Day 98. Harvard sued the U.S. government. Overnight, international students were stripped of their visas. By noon, three Ivy League departments and a biotech CEO were on the line with Canadian immigration. Same question, different voices: How fast can you get our people in?
America was locking out its talent. Canada had an opportunity
“Every time the U.S. slams a door, Canada should be holding one open—with a scholarship, a job, or a lab key.”
Since late March, more than 1,000 international students across 160 U.S. campuses have had their visas revoked or their status terminated. The policy—dressed in the language of “national security”—has gutted classroom rosters and sent researchers scrambling for safe harbor. Canada, if it moves fast and smart, could turn this moment into a windfall of talent and economic growth. But the window is narrow, and the stakes are high.
As the American academic exodus gathers steam, Canadian institutions are quietly making moves.
By the time Stanford canceled its visiting scholar program, Montreal’s AI sector had already onboarded dozens of displaced postdocs from Berkeley. Waterloo and McGill were holding quiet conversations about dual-degree programs that bypass the provincial attestation bottleneck. The model is simple: split residency, shared supervision, double the prestige—and tuition.
“A well-structured cotutelle program turns a displaced PhD into a cross-border asset.”

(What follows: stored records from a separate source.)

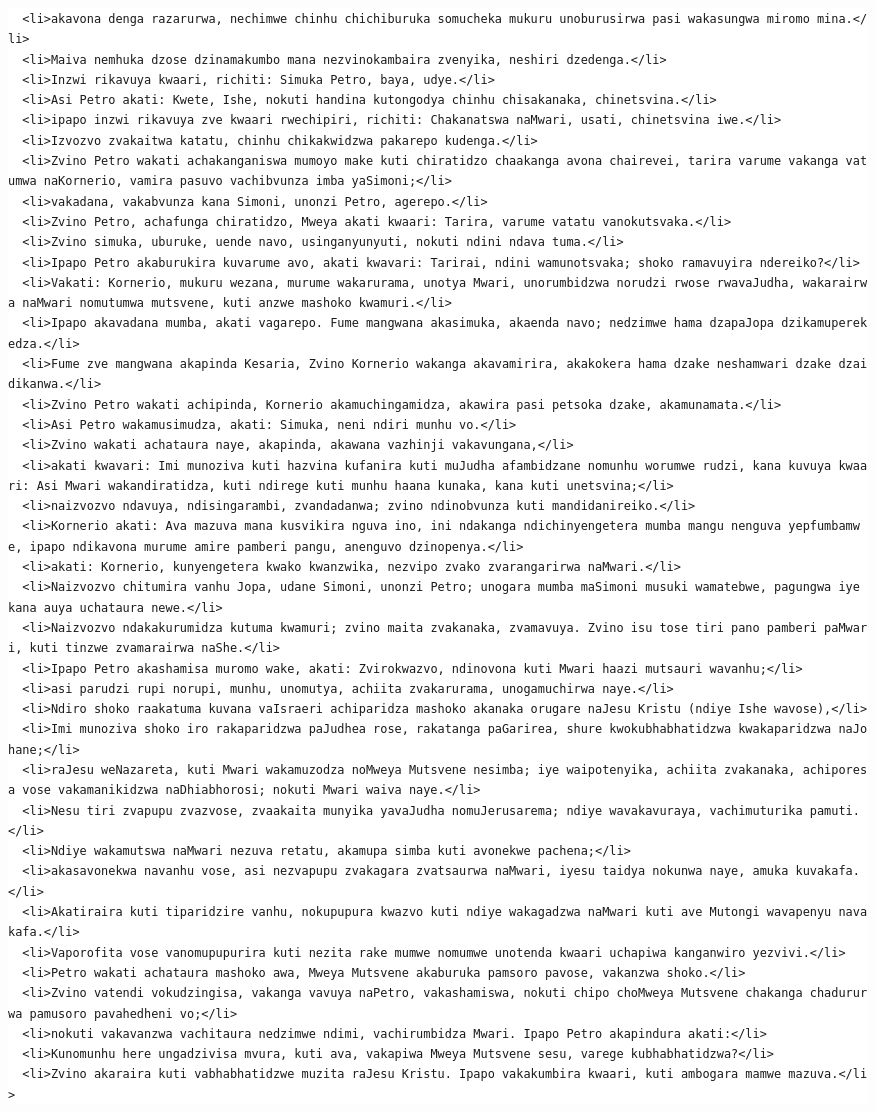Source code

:       <li>akavona denga razarurwa, nechimwe chinhu chichiburuka somucheka mukuru unoburusirwa pasi wakasungwa miromo mina.</li>
      <li>Maiva nemhuka dzose dzinamakumbo mana nezvinokambaira zvenyika, neshiri dzedenga.</li>
      <li>Inzwi rikavuya kwaari, richiti: Simuka Petro, baya, udye.</li>
      <li>Asi Petro akati: Kwete, Ishe, nokuti handina kutongodya chinhu chisakanaka, chinetsvina.</li>
      <li>ipapo inzwi rikavuya zve kwaari rwechipiri, richiti: Chakanatswa naMwari, usati, chinetsvina iwe.</li>
      <li>Izvozvo zvakaitwa katatu, chinhu chikakwidzwa pakarepo kudenga.</li>
      <li>Zvino Petro wakati achakanganiswa mumoyo make kuti chiratidzo chaakanga avona chairevei, tarira varume vakanga vatumwa naKornerio, vamira pasuvo vachibvunza imba yaSimoni;</li>
      <li>vakadana, vakabvunza kana Simoni, unonzi Petro, agerepo.</li>
      <li>Zvino Petro, achafunga chiratidzo, Mweya akati kwaari: Tarira, varume vatatu vanokutsvaka.</li>
      <li>Zvino simuka, uburuke, uende navo, usinganyunyuti, nokuti ndini ndava tuma.</li>
      <li>Ipapo Petro akaburukira kuvarume avo, akati kwavari: Tarirai, ndini wamunotsvaka; shoko ramavuyira ndereiko?</li>
      <li>Vakati: Kornerio, mukuru wezana, murume wakarurama, unotya Mwari, unorumbidzwa norudzi rwose rwavaJudha, wakarairwa naMwari nomutumwa mutsvene, kuti anzwe mashoko kwamuri.</li>
      <li>Ipapo akavadana mumba, akati vagarepo. Fume mangwana akasimuka, akaenda navo; nedzimwe hama dzapaJopa dzikamuperekedza.</li>
      <li>Fume zve mangwana akapinda Kesaria, Zvino Kornerio wakanga akavamirira, akakokera hama dzake neshamwari dzake dzaidikanwa.</li>
      <li>Zvino Petro wakati achipinda, Kornerio akamuchingamidza, akawira pasi petsoka dzake, akamunamata.</li>
      <li>Asi Petro wakamusimudza, akati: Simuka, neni ndiri munhu vo.</li>
      <li>Zvino wakati achataura naye, akapinda, akawana vazhinji vakavungana,</li>
      <li>akati kwavari: Imi munoziva kuti hazvina kufanira kuti muJudha afambidzane nomunhu worumwe rudzi, kana kuvuya kwaari: Asi Mwari wakandiratidza, kuti ndirege kuti munhu haana kunaka, kana kuti unetsvina;</li>
      <li>naizvozvo ndavuya, ndisingarambi, zvandadanwa; zvino ndinobvunza kuti mandidanireiko.</li>
      <li>Kornerio akati: Ava mazuva mana kusvikira nguva ino, ini ndakanga ndichinyengetera mumba mangu nenguva yepfumbamwe, ipapo ndikavona murume amire pamberi pangu, anenguvo dzinopenya.</li>
      <li>akati: Kornerio, kunyengetera kwako kwanzwika, nezvipo zvako zvarangarirwa naMwari.</li>
      <li>Naizvozvo chitumira vanhu Jopa, udane Simoni, unonzi Petro; unogara mumba maSimoni musuki wamatebwe, pagungwa iye kana auya uchataura newe.</li>
      <li>Naizvozvo ndakakurumidza kutuma kwamuri; zvino maita zvakanaka, zvamavuya. Zvino isu tose tiri pano pamberi paMwari, kuti tinzwe zvamarairwa naShe.</li>
      <li>Ipapo Petro akashamisa muromo wake, akati: Zvirokwazvo, ndinovona kuti Mwari haazi mutsauri wavanhu;</li>
      <li>asi parudzi rupi norupi, munhu, unomutya, achiita zvakarurama, unogamuchirwa naye.</li>
      <li>Ndiro shoko raakatuma kuvana vaIsraeri achiparidza mashoko akanaka orugare naJesu Kristu (ndiye Ishe wavose),</li>
      <li>Imi munoziva shoko iro rakaparidzwa paJudhea rose, rakatanga paGarirea, shure kwokubhabhatidzwa kwakaparidzwa naJohane;</li>
      <li>raJesu weNazareta, kuti Mwari wakamuzodza noMweya Mutsvene nesimba; iye waipotenyika, achiita zvakanaka, achiporesa vose vakamanikidzwa naDhiabhorosi; nokuti Mwari waiva naye.</li>
      <li>Nesu tiri zvapupu zvazvose, zvaakaita munyika yavaJudha nomuJerusarema; ndiye wavakavuraya, vachimuturika pamuti.</li>
      <li>Ndiye wakamutswa naMwari nezuva retatu, akamupa simba kuti avonekwe pachena;</li>
      <li>akasavonekwa navanhu vose, asi nezvapupu zvakagara zvatsaurwa naMwari, iyesu taidya nokunwa naye, amuka kuvakafa.</li>
      <li>Akatiraira kuti tiparidzire vanhu, nokupupura kwazvo kuti ndiye wakagadzwa naMwari kuti ave Mutongi wavapenyu navakafa.</li>
      <li>Vaporofita vose vanomupupurira kuti nezita rake mumwe nomumwe unotenda kwaari uchapiwa kanganwiro yezvivi.</li>
      <li>Petro wakati achataura mashoko awa, Mweya Mutsvene akaburuka pamsoro pavose, vakanzwa shoko.</li>
      <li>Zvino vatendi vokudzingisa, vakanga vavuya naPetro, vakashamiswa, nokuti chipo choMweya Mutsvene chakanga chadururwa pamusoro pavahedheni vo;</li>
      <li>nokuti vakavanzwa vachitaura nedzimwe ndimi, vachirumbidza Mwari. Ipapo Petro akapindura akati:</li>
      <li>Kunomunhu here ungadzivisa mvura, kuti ava, vakapiwa Mweya Mutsvene sesu, varege kubhabhatidzwa?</li>
      <li>Zvino akaraira kuti vabhabhatidzwe muzita raJesu Kristu. Ipapo vakakumbira kwaari, kuti ambogara mamwe mazuva.</li>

The tuition dollars aren’t trivial. Under one such partnership, domestic doctoral students pay $28,000 annually while accessing U.S. labs and corporate sponsors. Quebec’s 2024 pilot did more than waive red tape. It brought in $4.2 million in tuition and projected $18 million in lifetime tax contributions from just 200 students. One year. One loophole. That’s the math.
But the crisis is about more than economics. The losses down south are cultural, intellectual, and personal.